## Requirement a
Copy the following entries word for word, beginning at the line that contains "Aggravated Assault, Aggravated" and stopping after the last line of the entries.

## Excerpt to read
In recent decades, the application of nZVI to remove nitrate from water has been intensively addressed. The factors controlling nitrate removal efficiency by nZVI were the main focuses, such as the dosage of nZVI, experimental conditions (temperature and pH) (Liao Dijie 2009; Song et al. 2013), size of ZVI particles, passivation process of nZVI (Sohn et al. 2006), addition of inorganic and organic matters (Cl, SO42− (Su and Puls 2004, Zhang et al. 2013a, 2013b, Zhang et al. 2017), propanol (Liao et al. 2003), etc.). It is worth noting that the geochemical characteristics of water solution (e.g., ionic strength, humic substances (HS)) (Manciulea et al. 2009) play an important role in the stability of nZVI, which would determine its chemical activity to a great extent. Particularly, as the most widely existed natural organic matter (NOM) on the earth, humic acids (HAs) play important roles both in controlling the environmental behaviors of pollutants (Buffle 2006; Chen et al. 2011) and in affecting the water treatment efficiency due to their abundant functional groups and high reactivity. Recent reports have shown that NOM can stabilize suspensions of iron oxide nanoparticles by changing the surface charges, then influencing its aggregation and sticking, which is related to solution pH and the concentration of HA (Baalousha 2009, Yang et al. 2009), and therefore affects its in situ mobility. Richard et al. proved that the mobility of nZVI through granular media is greatly increased when NOM (Johnson et al. 2009) was added. Complexation between HA and iron oxides may alter the properties of the composite and thus its ability to reduce nitrate, which is also pH-dependent. Seunghun Kang et al. (Kang and Xing 2008) demonstrated that goethite had a strong adsorption on HA, and the adsorption rate decreased with the increase of pH values due to the changes of electrostatic interaction and complexation between the acidic functional group of HA and the surface of the goethite. However, there is no report currently available concerning the effect of HA on the reduction capacity of nitrate by nZVI, nor does the polymeric resin supported nanocomposites.

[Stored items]
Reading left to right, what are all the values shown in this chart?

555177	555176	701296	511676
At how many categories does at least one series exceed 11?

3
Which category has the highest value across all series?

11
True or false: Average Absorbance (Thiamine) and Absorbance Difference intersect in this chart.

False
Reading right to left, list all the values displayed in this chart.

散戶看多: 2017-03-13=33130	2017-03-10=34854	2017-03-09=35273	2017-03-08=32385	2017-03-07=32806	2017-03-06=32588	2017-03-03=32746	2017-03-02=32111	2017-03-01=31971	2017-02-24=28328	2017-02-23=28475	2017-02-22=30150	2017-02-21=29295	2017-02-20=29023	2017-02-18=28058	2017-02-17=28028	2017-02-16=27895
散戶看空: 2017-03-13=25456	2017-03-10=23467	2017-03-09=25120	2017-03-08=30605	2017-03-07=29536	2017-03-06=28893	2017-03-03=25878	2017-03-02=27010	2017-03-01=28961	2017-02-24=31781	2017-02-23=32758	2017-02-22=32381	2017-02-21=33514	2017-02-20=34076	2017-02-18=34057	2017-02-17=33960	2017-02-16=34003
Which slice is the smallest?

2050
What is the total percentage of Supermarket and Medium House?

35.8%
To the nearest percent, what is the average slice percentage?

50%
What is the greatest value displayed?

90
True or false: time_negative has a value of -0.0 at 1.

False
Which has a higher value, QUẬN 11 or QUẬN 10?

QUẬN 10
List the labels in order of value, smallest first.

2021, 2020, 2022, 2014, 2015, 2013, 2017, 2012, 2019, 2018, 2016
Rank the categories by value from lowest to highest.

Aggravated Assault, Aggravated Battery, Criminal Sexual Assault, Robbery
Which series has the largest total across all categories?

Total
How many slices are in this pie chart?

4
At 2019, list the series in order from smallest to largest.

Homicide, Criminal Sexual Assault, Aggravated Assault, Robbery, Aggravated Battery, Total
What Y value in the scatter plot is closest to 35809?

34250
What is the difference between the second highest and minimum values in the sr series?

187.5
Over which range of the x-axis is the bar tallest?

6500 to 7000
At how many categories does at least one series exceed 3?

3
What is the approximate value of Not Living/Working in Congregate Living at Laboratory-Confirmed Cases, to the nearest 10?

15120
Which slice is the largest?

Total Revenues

## Requirement b
Extend the passage on nitrate removal by nanoscale zero-valent iron, picking up after its final sentence.

## Answer area a
Aggravated Assault, Aggravated Battery, Criminal Sexual Assault, Robbery
Which series has the largest total across all categories?

Total
How many slices are in this pie chart?

4
At 2019, list the series in order from smallest to largest.

Homicide, Criminal Sexual Assault, Aggravated Assault, Robbery, Aggravated Battery, Total
What Y value in the scatter plot is closest to 35809?

34250
What is the difference between the second highest and minimum values in the sr series?

187.5
Over which range of the x-axis is the bar tallest?

6500 to 7000
At how many categories does at least one series exceed 3?

3
What is the approximate value of Not Living/Working in Congregate Living at Laboratory-Confirmed Cases, to the nearest 10?

15120
Which slice is the largest?

Total Revenues

## Answer area b
In our previous research (Jiang et al. 2011), polymerstyrene anion exchange resin was adopted to be the organic support of nZVI. The internal network structure of polymeric resin provided sufficient sites for the immobilized nZVI particles; and its inherent charged functional groups can make nZVI particles disperse evenly and keep them in smaller size and a higher activity (Zhang et al. 2013a, 2013b). When HA emerged as a coexisting matter with nitrate in the removal system by this composite, HA may influence the electrostatic attraction of the nitrate and quaternary ammonium group of the resins, and meanwhile the reduction of nitrate by nZVI. Consequently, the main objective of the current study is to elucidate the effects and mechanism of HA on the support resin and nZVI in the complicated system. Firstly, we compared the HA adsorption behaviors on polymer and D201-nZVI with and without nitrate, respectively, to explain the exact interaction between HA and polymer/nZVI. Afterward, some structural characterizations during these interactions were offered to demonstrate these interactions and the structure changes of nZVI. The results of this study may shade new light on the potential application of nZVI composite in the practical remediation of natural water.

2 Materials and Methods

2.1 Materials

All chemicals used in this study were of analytical reagent grade. The support material D201 macroporous anionic exchanger, a polystyrene-divinylbenzene polymer matrix with tetra amine as functional groups, was purchased from Zhejiang Zhengguang Industrial Co., Ltd., China. Prior to use, it was rinsed in turn with NaOH (5 wt%), HCl (5 wt%), and finally distilled water to a neutral pH, and dried at 40 °C for 24 h. All solutions were prepared by ultrapure water with resistivity of 18.25 MΩ. Humic acid was bought from Tianjin Guangfu Technology Development Co., Ltd. which was extracted from weathered coal. HA sample was firstly dissolved by ultrapure water, then adjusted the solution pH to about 10 with 0.1 M NaOH. Afterward, HA solution was ultrasonic shocked for 2 h to let it fully dissolve, then adjust the pH to 7 with 0.1 M HCl. At last, HA solution was filtered through 0.45-μm membranes after being shocked for 24 h at room temperature. All prepared solutions were stored at 4 °C in the dark for use.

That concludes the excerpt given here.